Ben de derim: Benim derslerim, bilâ-istisna bütünü, hükümetin ve adliyenin eline geçmiş, bir gün cezayı mûcib bir madde bulunmamış. Kırk-elli bin nüsha risâle, o derslerden milletin ellerinde dikkat ve merakla gezdiği halde, menfaatten başka hiçbir zararı, hiçbir kimseye olmadığı, hem eski mahkemenin, hem yeni mahkemenin mûcib-i mes’uliyet bir madde bulamamaları cihetiyle, yenisi ittifakla beraatimize; ve eskisi, dünyaca bir büyüğün hatırı için yüz otuz risâleden beş-on kelime bahâne edip, yalnız kanaat-ı vicdâniye ile yüz yirmi mevkuf kardeşlerimden yalnız on beş adama altışar ay ceza verebilmesi kat’i bir hüccettir ki, bana ve Risâle-i Nur’a ilişmeniz, ma’nasız bir tevehhümle çirkin bir zulümdür. Hem daha yeni dersim yok ve bir sırrım gizli kalmadı ki, nezaretle tâdiline çalışsanız.
Ben şimdi hürriyetime çok muhtacım. Yirmi seneden beri lüzumsuz ve haksız ve faidesiz tarassudlar artık yeter! Benim sabrım tükendi. İhtiyarlık vaziyetinden, şimdiye kadar yapmadığım bedduâyı yapmak ihtimali var. “Mazlumun ahı, tâ arşa kadar gider.” diye bir kuvvetli hakîkattır.
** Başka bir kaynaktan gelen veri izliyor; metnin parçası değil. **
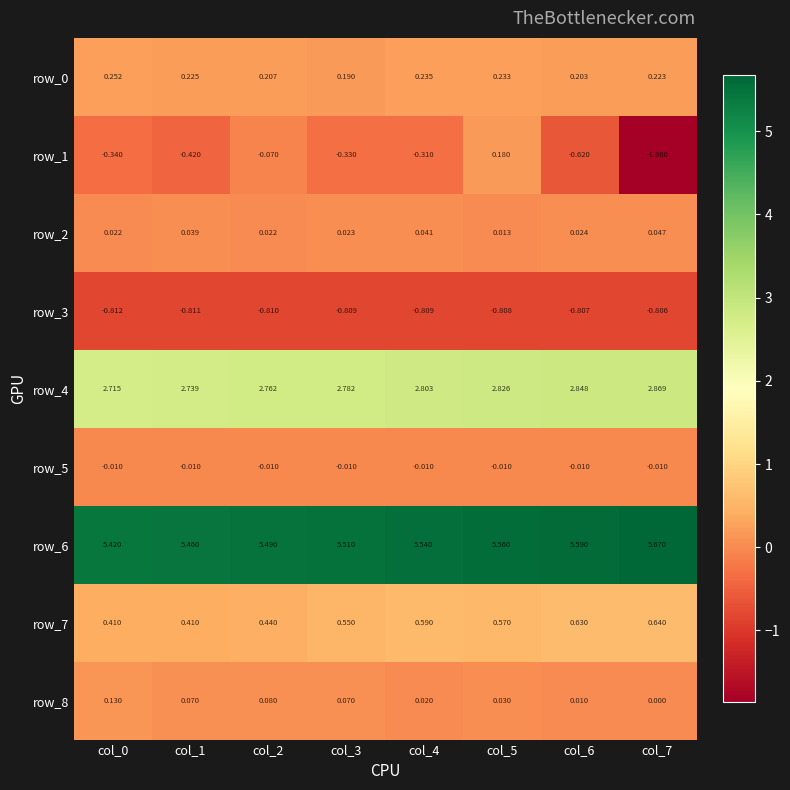

At which category is the sum across all series the highest?

col_5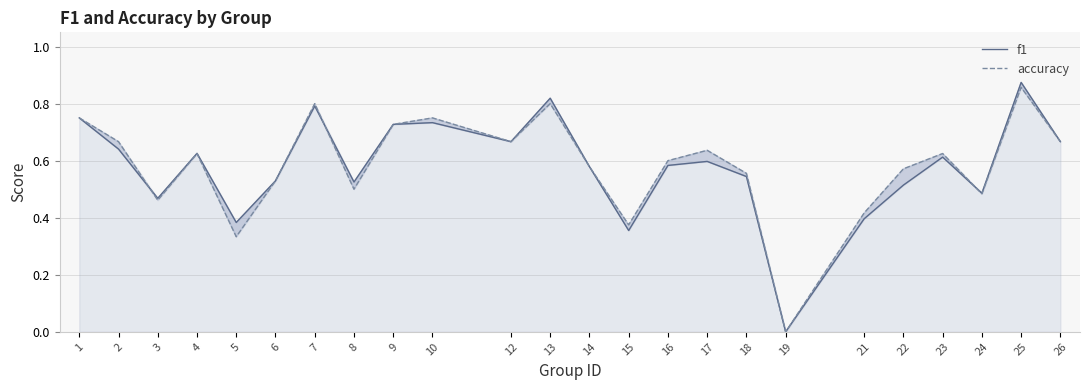

Rank the series at 16 from lowest to highest value.

f1, accuracy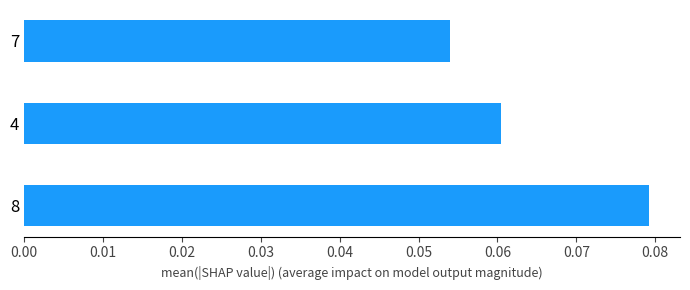

List the labels in order of value, largest first.

8, 4, 7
Sonra o zâlim, dünyaca büyük makamlarda bulunan bedbahtlar dediler: “Sen, yirmi senedir birtek def’a takkemizi başına koymadın, eski ve yeni mahkemelerin huzurunda başını açmadın, eski kıyafetin ile bulundun. Halbuki on yedi milyon bu kıyafete girdi.”
Ben de dedim: On yedi milyon değil, belki yedi milyon da değil, belki rızasiyle ve kalben kabuliyle ancak yedi bin Avrupa-perest sarhoşların kıyafetlerine ruhsat-ı şer’iye ve cebr-i kanunî cihetiyle girmektense; azimet-i şer’iye ve takvâ cihetiyle, yedi milyar zâtların kıyafetlerine girmeyi tercih ederim.
Benim gibi yirmi beş seneden beri hayatı içtimâîyeyi terkeden adama, “İnad ediyor, bize muhaliftir.” denilmez. Haydi inad dahi olsa, mâdem Mustafa Kemâl o inadı kıramadı ve iki mahkeme kırmadı ve üç vilâyetin hükümetleri onu bozmadı; siz neci oluyorsunuz ki, beyhude hem milletin, hem hükümetin zararına, o inadın kırılmasına çabalıyorsunuz!